Fast and accurate de novo assembler for long reads
GNU General Public License v3.0
352 stars 52 forks source link

jobs in step 02.cns_align/02.cns_align.sh.work runs extremely slow #23

Closed zijiangyang closed 4 years ago

zijiangyang commented 4 years ago

Hi:

I'm using nextdenovo to assemble a highly repetitive plant genome. It turns out that jobs in step 02.cns_align/02.cns_align.sh.work runs extremely slow. It takes about 1 hours for finishing one single job and I got 9000 jobs in total. Here is the setting I'm using minimap2-nd -I 6G --step 2 --dual=yes -x ava-pb -t 32 -k17 -w17, and the memory allocated for each job is 120 Gb. The target and query fasta file is about 500 Mb.

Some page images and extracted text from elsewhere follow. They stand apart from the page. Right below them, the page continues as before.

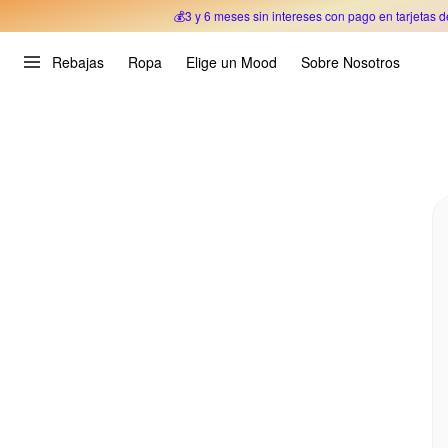
💰3 y 6 meses sin intereses con pago en tarjetas d
Oferta Especial 🎉 Hasta un 70% OFF 
Rebajas
Ropa
Elige un Mood
Sobre Nosotros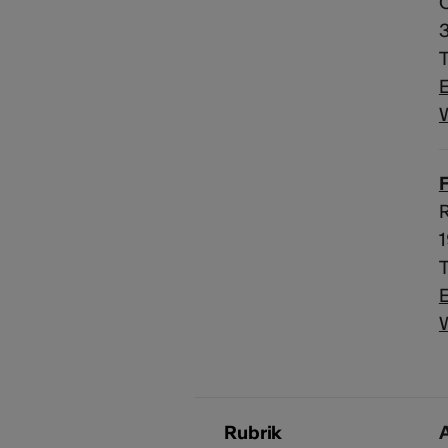
C
3
E
T
E
Rubrik
A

Here is the log file: `[M::mm_idx_gen::11.8761.35] collected minimizers [M::mm_idx_gen::13.3421.78] sorted minimizers [M::main::13.3421.78] loaded/built the index for 23552 target sequence(s) [M::mm_mapopt_update::13.4731.78] mid_occ = 2280 [M::mm_idx_stat] kmer size: 17; skip: 17; is_hpc: 1; #seq: 23552 [M::mm_idx_stat::13.5611.77] distinct minimizers: 5972457 (46.92% are singletons); average occurrences: 6.770; average spacing: 12.505 [M::worker_pipeline::3513.41728.06] mapped 23340 sequences [M::worker_pipeline::3822.019*25.92] mapped 210 sequences [M::main] Version: 2.17-r941 [M::main] CMD: /nextomics/NextDenovo2.1/NextDenovo/bin/minimap2-nd -I 6G --step 2 --dual=yes -x ava-pb -t 32 -k17 -w17 -o cns.filt.dovt.ovl /nextdenovotest/02.cns_align/01.get_cns.sh.work/get_cns002/cns.fasta /nextdenovotest/02.cns_align/01.get_cns.sh.work/get_cns027/cns.fasta [M::main] Real time: 3822.115 sec; CPU: 99073.192 sec; Peak RSS: 23.554 GB

real 63m42.143s user 1648m22.115s sys 2m51.097s`

Is there ways to speedy up this step?

Thanks in advance!

moold commented 4 years ago

Hi, you can set minimap2_options_cns = -x ava-ont -t 32 -k17 -w17 --norealign to disable the re-align step, but be careful for the assembly result (may include more assembly errors) because insensitive mapping of dovetail overlaps with the default version of minimap2.